- The Washington Times - Sunday, August 7, 2011

DETROIT — For the past seven months, geologist Dan Ten Brink has made his home in a loft in Detroit’s Corktown neighborhood, working at an upscale cafe to make ends meet while on the lookout for a more permanent job.

The Grand Rapids native, 26 and single, loves city living and riding his bike all over town, and he notes that today’s Detroit, while decidedly urban, retains a small-town feel that is less overwhelming than, say, Chicago or New York.

He is part of a trend of young professionals who are relocating to Detroit. Although the city has lost significant population in the past several decades, including a 25 percent drop from 2000 to 2010, one demographic is up 59 percent: college-educated professionals ages 24 to 35 who live downtown, according to the 2010 census.

With a host of apartments, condos and lofts opening in midtown and several large companies such as Quicken Loans, Compuware and Blue Cross and Blue Shield moving operations to the city center — and offering cash incentives, no less, to staffers willing to live nearby — the rebirth of Detroit is capturing the imaginations of young and upwardly mobile explorers who say they want to get in on the ground floor of what they describe as a cultural shift.

“This is a city that is starting to fight back,” Mr. Ten Brink said. “A lot of people have moved in from the suburbs because they want to be a part of a growing urban culture.

“It’s starting to turn upbeat here,” he said. “It’s a fun area to be around. I feel like new things are happening, and it’s great to see it taking shape.”

A city opening its doors

After taking years of criticism for political malfeasance, a foreclosure epidemic and epic blight, Detroit was named last month by Forbes magazine as the best American city for business.

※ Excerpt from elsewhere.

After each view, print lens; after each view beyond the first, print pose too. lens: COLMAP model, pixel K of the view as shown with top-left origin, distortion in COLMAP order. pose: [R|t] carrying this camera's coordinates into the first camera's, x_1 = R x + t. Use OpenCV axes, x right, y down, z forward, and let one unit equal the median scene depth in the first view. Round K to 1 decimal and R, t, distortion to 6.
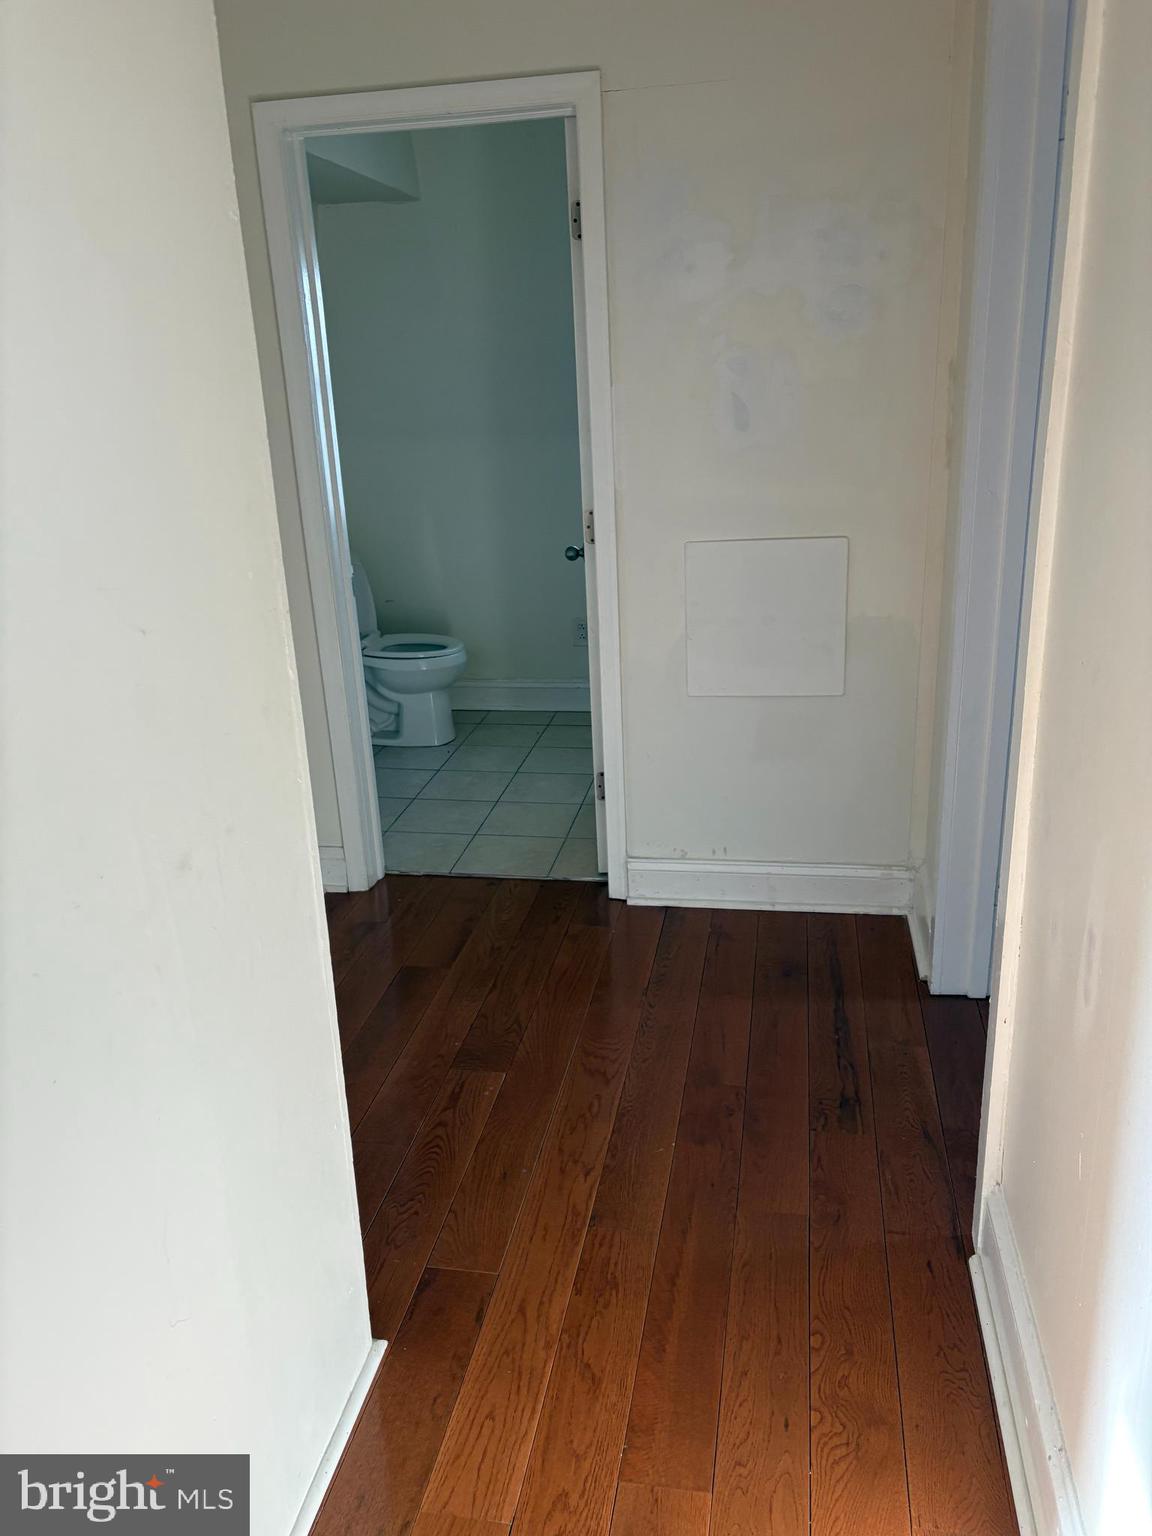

Some would dispute the superlative, but those who support the emerging business and creative mojo say the city is opening its doors to possibilities, reinventing itself amid criticism from outsiders that the Motor City has become unmanageably dirty, poor and crime-ridden.

One of those true believers is Nate Forbes — no connection to the magazine — a Detroit-area native who is the managing partner in the Forbes Co., which owns and manages the tony Somerset Collection shopping center in nearby Troy.

The company opened a CityLoft shop on Detroit’s once-resplendent Woodward Avenue, now a mishmash of fledgling businesses and empty storefronts. The 4,500-square-foot retail space offers a sampling of wares from the high-end retailers at Somerset.

At the shop’s swanky opening last week, Mayor Dave Bing, the former Detroit Pistons star who has faced down a $126 million budget shortfall and criticisms that his business sensibilities outweigh his compassion, proudly proclaimed, “Our city is ready to come back.”

Mr. Forbes said he is realistic about growth — it won’t happen overnight — but that the changes are dynamic and the atmosphere palpable.

“This area was a bustling street for many years. Now, when you are down here you can feel the momentum with all of the young people around,” he said. “They have rebuilt the riverfront area. It’s becoming more of a dynamic place.”

The rebirth, he said, has been shaped by public-private partnerships, and he calls the current generation of city leaders business-friendly.